Text block:
##########
In practice, this converges in 5–15 hops for million-scale datasets, with each hop computing distances to ~8 neighbors. That's roughly 40–120 distance computations to find the nearest neighbor out of a million vectors.

The beam width parameter (often called ef_search or search_L) controls quality: a wider beam keeps more candidates alive and explores more of the graph, trading speed for recall. At beam width 1 you get the fastest search with lowest recall; at beam width 100+ you get near-perfect recall at higher cost.

Why not just use more edges?

A natural question: why not skip the pruning and just give each node 32 or 64 neighbors? More edges means more options at each hop, which should help, right?

It does, up to a point. But there are diminishing returns, and the costs are real:

  • Memory. Each edge is a pointer (4–8 bytes). At 64 edges per node and a billion vectors, that's 256–512 GB just for the graph structure. NSG's 8-edge graph uses 32–64 GB, a 4–8× savings that determines whether the index fits in RAM.
##########
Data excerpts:
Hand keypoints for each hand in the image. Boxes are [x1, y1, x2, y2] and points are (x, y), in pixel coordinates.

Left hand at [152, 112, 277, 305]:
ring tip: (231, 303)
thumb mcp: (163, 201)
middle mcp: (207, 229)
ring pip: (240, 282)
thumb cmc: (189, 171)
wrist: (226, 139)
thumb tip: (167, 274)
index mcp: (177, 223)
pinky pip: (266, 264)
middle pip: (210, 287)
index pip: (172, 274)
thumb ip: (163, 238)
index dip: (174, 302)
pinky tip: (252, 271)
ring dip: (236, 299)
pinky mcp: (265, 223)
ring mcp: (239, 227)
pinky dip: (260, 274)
##########
Tasks to complete:
a) Write out the part of the graph search text from "In practice, this" to "at higher cost.".
b) Answer these questions using the graph search text:
(i) In how many hops does the search converge for million-scale datasets?
(ii) What are the two common names for the beam width parameter?
(iii) How much memory does NSG's 8-edge graph use for a billion vectors?
c) Proceed with the graph search text from where it stops.

Outputs for the tasks:
a)
In practice, this converges in 5–15 hops for million-scale datasets, with each hop computing distances to ~8 neighbors. That's roughly 40–120 distance computations to find the nearest neighbor out of a million vectors.

The beam width parameter (often called ef_search or search_L) controls quality: a wider beam keeps more candidates alive and explores more of the graph, trading speed for recall. At beam width 1 you get the fastest search with lowest recall; at beam width 100+ you get near-perfect recall at higher cost.

b)
(i) 5–15 hops
(ii) ef_search and search_L
(iii) 32–64 GB

c)
  • Search speed. At each hop, you compute distances to all neighbors. With 64 neighbors, each hop is 8× more expensive than with 8 neighbors. The extra edges rarely provide enough recall improvement to justify the cost.
  • Diminishing navigability. Beyond a certain degree, additional edges tend to be redundant, pointing in directions already covered by existing edges. The spreading-out pruning rule is precisely the formalization of this intuition.

The sweet spot, empirically, is degree 8–32 depending on the dataset. NSG's pruning automatically finds the right subset.

NSG vs. HNSW

Both NSG and HNSW are navigable proximity graphs, but they differ in important ways.

HNSW builds a multi-layer hierarchy: the top layer is a sparse graph for coarse navigation, each lower layer adds more nodes and more edges for finer search. This multi-scale approach means search naturally zooms in, first finding the right neighborhood, then refining. The tradeoff is higher memory usage (multiple layers of edges) and more complex construction.

NSG uses a single flat graph with a single entry point. It achieves navigability through the spreading-out property alone, no hierarchy needed. This makes it simpler to build, more memory-efficient, and easier to reason about. The tradeoff is that a single entry point can be a bottleneck for very large datasets, and the construction algorithm is harder to parallelize.

In practice, both achieve competitive recall-vs-speed tradeoffs. NSG tends to have slightly lower memory overhead; HNSW tends to be easier to tune and more robust to adversarial query distributions.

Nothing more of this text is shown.